Records provided:

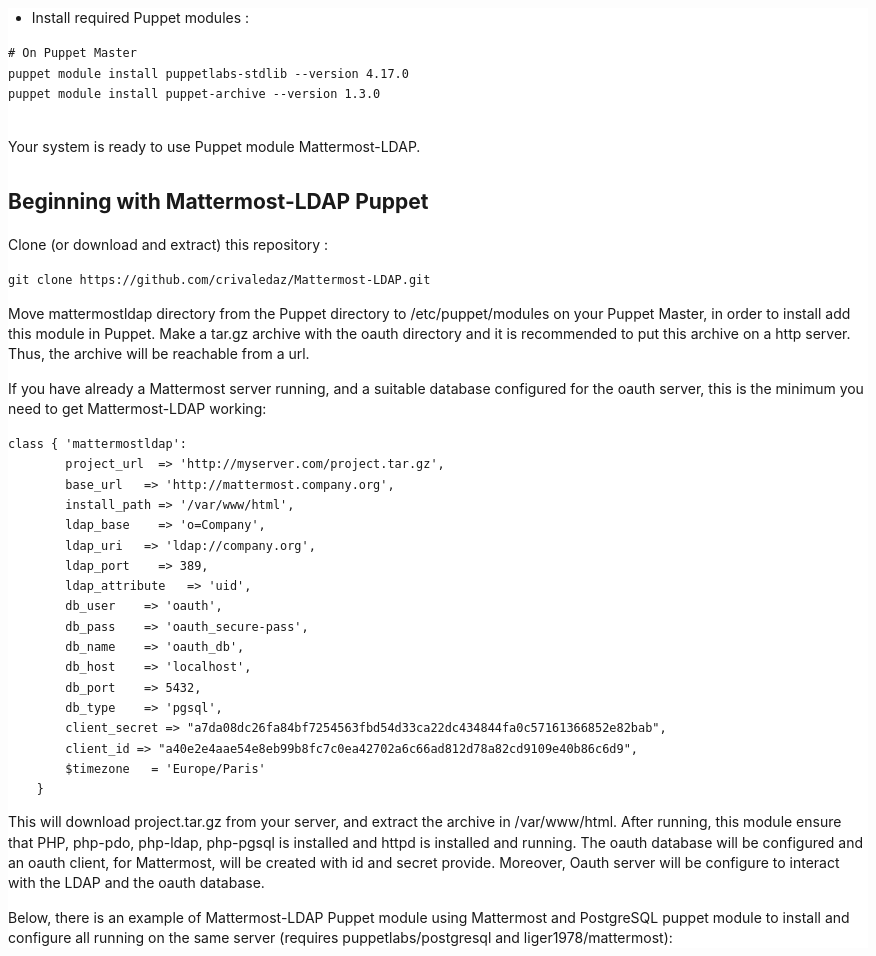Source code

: * Install required Puppet modules :

```
# On Puppet Master
puppet module install puppetlabs-stdlib --version 4.17.0
puppet module install puppet-archive --version 1.3.0 
	
```

Your system is ready to use Puppet module Mattermost-LDAP.


## Beginning with Mattermost-LDAP Puppet

Clone (or download and extract) this repository :
```
git clone https://github.com/crivaledaz/Mattermost-LDAP.git
```

Move mattermostldap directory from the Puppet directory to /etc/puppet/modules on your Puppet Master, in order to install add this module in Puppet. Make a tar.gz archive with the oauth directory and it is recommended to put this archive on a http server. Thus, the archive will be reachable from a url.

If you have already a Mattermost server running, and a suitable database configured for the oauth server, this is the minimum you need to get Mattermost-LDAP working:

```
class { 'mattermostldap':
	  	project_url  => 'http://myserver.com/project.tar.gz',
	  	base_url   => 'http://mattermost.company.org',
	  	install_path => '/var/www/html',
	  	ldap_base    => 'o=Company',
	  	ldap_uri   => 'ldap://company.org',
	  	ldap_port    => 389,
	  	ldap_attribute   => 'uid',
	  	db_user    => 'oauth',
	  	db_pass    => 'oauth_secure-pass',
	  	db_name    => 'oauth_db',
	  	db_host    => 'localhost',
	  	db_port    => 5432,
	  	db_type    => 'pgsql',
	  	client_secret => "a7da08dc26fa84bf7254563fbd54d33ca22dc434844fa0c57161366852e82bab",
        client_id => "a40e2e4aae54e8eb99b8fc7c0ea42702a6c66ad812d78a82cd9109e40b86c6d9",
        $timezone   = 'Europe/Paris'
	}
```

This will download project.tar.gz from your server, and extract the archive in /var/www/html. After running, this module ensure that PHP, php-pdo, php-ldap, php-pgsql is installed and httpd is installed and running. The oauth database will be configured and an oauth client, for Mattermost, will be created with id and secret provide. Moreover, Oauth server will be configure to interact with the LDAP and the oauth database.  

Below, there is an example of Mattermost-LDAP Puppet module using Mattermost and PostgreSQL puppet module to install and configure all running on the same server (requires puppetlabs/postgresql and liger1978/mattermost):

Task to complete:
From the records above, copy out the line with "Move mattermostldap directory", the line with "This will download", and every line between them, word for word.

Task answer:
Move mattermostldap directory from the Puppet directory to /etc/puppet/modules on your Puppet Master, in order to install add this module in Puppet. Make a tar.gz archive with the oauth directory and it is recommended to put this archive on a http server. Thus, the archive will be reachable from a url.

If you have already a Mattermost server running, and a suitable database configured for the oauth server, this is the minimum you need to get Mattermost-LDAP working:

```
class { 'mattermostldap':
	  	project_url  => 'http://myserver.com/project.tar.gz',
	  	base_url   => 'http://mattermost.company.org',
	  	install_path => '/var/www/html',
	  	ldap_base    => 'o=Company',
	  	ldap_uri   => 'ldap://company.org',
	  	ldap_port    => 389,
	  	ldap_attribute   => 'uid',
	  	db_user    => 'oauth',
	  	db_pass    => 'oauth_secure-pass',
	  	db_name    => 'oauth_db',
	  	db_host    => 'localhost',
	  	db_port    => 5432,
	  	db_type    => 'pgsql',
	  	client_secret => "a7da08dc26fa84bf7254563fbd54d33ca22dc434844fa0c57161366852e82bab",
        client_id => "a40e2e4aae54e8eb99b8fc7c0ea42702a6c66ad812d78a82cd9109e40b86c6d9",
        $timezone   = 'Europe/Paris'
	}
```

This will download project.tar.gz from your server, and extract the archive in /var/www/html. After running, this module ensure that PHP, php-pdo, php-ldap, php-pgsql is installed and httpd is installed and running. The oauth database will be configured and an oauth client, for Mattermost, will be created with id and secret provide. Moreover, Oauth server will be configure to interact with the LDAP and the oauth database.  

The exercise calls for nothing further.